Speaker 1:        It’s him.

Speaker 2:        Hey, Ron, I don’t share this with a lot of people, but …

Speaker 1:        Yeah. Well, I’m anxious to meet you.

Speaker 2:        Excited to meet you too, Ron.

Speaker 1:        Aren’t you ever concerned of some smart-ass n__ calling you pretending to be white?

Speaker 2:        No, I can always tell when I’m talking to a n___.

Speaker 1:        How so?

Speaker 2:        Take you for example, Ron. Okay.

Speaker 1:        Yes?

Speaker 2:        I mean, I can tell that you’re a pure Arian white man from the way you pronounce certain words

Speaker 1:        Can you gimme any examples?

Speaker 2:        Yeah. Take the word, uh, R. Pure Arians like you or I would pronounce it correctly. N__ pronounces it ARA. Did you ever notice that it’s like ARA you gonna fry up that crispy fried chicken soul brother.

Speaker 1:        <laugh>. Wow. You are so white. Thank you for teaching me this lesson. If you had not brought it to my attention, I wouldn’t have noticed the difference between how we talk and how n__ talk.
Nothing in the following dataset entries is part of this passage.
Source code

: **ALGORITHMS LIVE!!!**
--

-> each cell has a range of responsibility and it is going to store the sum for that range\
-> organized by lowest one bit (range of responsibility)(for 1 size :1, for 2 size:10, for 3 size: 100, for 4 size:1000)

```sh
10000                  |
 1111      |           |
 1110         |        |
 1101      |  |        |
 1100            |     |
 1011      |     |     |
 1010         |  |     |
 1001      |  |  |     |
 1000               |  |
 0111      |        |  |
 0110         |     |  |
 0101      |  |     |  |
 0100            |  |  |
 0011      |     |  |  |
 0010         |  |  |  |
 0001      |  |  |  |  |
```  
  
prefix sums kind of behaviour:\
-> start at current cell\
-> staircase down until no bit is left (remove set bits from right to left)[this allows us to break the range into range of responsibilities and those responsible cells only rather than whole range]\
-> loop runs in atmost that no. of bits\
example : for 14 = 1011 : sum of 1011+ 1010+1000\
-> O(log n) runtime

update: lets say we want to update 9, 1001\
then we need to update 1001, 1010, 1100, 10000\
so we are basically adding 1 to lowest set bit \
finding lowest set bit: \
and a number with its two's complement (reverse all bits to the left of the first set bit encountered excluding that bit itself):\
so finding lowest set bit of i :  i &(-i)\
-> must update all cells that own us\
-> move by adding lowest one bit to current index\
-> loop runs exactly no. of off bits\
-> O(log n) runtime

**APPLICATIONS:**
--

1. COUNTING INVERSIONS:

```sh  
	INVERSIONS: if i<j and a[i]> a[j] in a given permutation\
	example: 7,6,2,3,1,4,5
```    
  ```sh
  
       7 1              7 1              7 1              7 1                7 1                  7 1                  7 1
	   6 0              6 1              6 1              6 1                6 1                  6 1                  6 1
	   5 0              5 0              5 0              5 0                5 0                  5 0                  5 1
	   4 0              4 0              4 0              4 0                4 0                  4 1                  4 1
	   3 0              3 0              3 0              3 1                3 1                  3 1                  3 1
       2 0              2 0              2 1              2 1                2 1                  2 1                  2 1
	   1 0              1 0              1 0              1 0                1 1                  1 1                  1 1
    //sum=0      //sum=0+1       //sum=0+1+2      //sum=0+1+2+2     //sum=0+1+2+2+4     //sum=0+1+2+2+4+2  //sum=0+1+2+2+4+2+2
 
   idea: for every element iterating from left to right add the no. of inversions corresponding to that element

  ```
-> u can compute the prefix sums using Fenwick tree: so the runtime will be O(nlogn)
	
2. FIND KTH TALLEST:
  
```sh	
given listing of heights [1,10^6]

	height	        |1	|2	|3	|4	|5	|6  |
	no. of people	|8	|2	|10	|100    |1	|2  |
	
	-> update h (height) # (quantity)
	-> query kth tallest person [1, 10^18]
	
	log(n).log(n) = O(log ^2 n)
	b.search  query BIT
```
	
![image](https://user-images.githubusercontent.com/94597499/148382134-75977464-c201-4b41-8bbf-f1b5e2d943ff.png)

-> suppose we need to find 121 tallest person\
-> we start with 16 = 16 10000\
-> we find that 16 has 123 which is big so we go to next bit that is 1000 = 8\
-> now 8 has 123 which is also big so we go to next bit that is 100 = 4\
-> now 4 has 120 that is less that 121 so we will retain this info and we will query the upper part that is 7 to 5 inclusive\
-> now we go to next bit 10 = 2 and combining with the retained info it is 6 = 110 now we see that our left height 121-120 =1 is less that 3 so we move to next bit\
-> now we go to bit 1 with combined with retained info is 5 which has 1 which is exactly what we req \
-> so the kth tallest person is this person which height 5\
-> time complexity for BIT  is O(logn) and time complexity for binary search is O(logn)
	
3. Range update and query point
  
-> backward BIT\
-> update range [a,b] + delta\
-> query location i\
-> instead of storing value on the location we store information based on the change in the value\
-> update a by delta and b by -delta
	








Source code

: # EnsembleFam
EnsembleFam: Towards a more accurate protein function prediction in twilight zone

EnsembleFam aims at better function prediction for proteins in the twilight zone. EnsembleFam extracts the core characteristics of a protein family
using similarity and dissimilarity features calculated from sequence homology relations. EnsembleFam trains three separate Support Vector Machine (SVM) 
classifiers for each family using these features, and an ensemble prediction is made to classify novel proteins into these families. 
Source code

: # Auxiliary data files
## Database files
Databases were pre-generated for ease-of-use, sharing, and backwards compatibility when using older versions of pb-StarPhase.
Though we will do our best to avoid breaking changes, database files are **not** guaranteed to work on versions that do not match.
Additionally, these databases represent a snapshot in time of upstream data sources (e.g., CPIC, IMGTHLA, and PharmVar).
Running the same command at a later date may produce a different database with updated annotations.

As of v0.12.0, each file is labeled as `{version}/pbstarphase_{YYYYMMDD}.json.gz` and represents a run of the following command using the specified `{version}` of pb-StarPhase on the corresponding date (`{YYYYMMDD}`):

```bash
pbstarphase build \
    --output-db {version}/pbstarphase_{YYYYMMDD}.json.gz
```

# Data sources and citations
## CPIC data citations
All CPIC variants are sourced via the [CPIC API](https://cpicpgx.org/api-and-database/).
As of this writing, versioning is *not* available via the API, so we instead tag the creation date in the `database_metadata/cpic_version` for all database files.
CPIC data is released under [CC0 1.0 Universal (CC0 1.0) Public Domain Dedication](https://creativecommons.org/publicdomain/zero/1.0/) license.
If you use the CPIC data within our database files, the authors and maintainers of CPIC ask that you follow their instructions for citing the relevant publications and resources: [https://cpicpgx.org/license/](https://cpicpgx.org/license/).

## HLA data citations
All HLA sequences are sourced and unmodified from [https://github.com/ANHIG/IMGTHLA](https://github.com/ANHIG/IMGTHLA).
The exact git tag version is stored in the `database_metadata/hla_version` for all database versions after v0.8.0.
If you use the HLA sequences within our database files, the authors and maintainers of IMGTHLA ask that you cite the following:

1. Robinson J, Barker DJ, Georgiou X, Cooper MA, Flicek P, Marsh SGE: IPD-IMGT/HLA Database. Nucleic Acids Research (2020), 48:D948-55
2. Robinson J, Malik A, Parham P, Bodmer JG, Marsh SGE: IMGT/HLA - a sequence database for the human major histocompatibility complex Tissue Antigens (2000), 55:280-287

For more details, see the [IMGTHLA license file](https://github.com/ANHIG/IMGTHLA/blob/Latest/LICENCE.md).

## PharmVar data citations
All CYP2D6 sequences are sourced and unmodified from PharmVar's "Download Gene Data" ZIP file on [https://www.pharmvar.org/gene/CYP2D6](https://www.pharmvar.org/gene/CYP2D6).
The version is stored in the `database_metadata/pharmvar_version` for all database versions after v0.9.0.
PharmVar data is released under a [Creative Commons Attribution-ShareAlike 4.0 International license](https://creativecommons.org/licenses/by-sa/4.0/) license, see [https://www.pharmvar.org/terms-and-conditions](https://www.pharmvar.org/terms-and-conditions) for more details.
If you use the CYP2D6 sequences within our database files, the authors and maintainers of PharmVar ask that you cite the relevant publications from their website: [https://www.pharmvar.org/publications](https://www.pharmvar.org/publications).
Speaker 2:        Good. Good.

Speaker 1:        Yeah. I’d love to continue this conversation in Colorado Springs. It’s beautiful here, sir. God’s country.

Speaker 2:        Well, that’s what I hear, Ron. I look forward to meeting you and, uh, we’ll be talking real soon.

Speaker 1:        God bless white America.

     Now, let us watch this scene with audio and visual elements.


     Your Turn:     With both visuals and audio on, how have your reactions to the narrative changed? How do we see and/or hear race?

     Tips:     When describing sound and music, we can break it down to three categories: the sound’s characteristics (such as pitch, volume, and quality), the source (whether it is diegetic or nondiegetic), and the type (musical, orchestral, vocal, dialogue, special sound effects).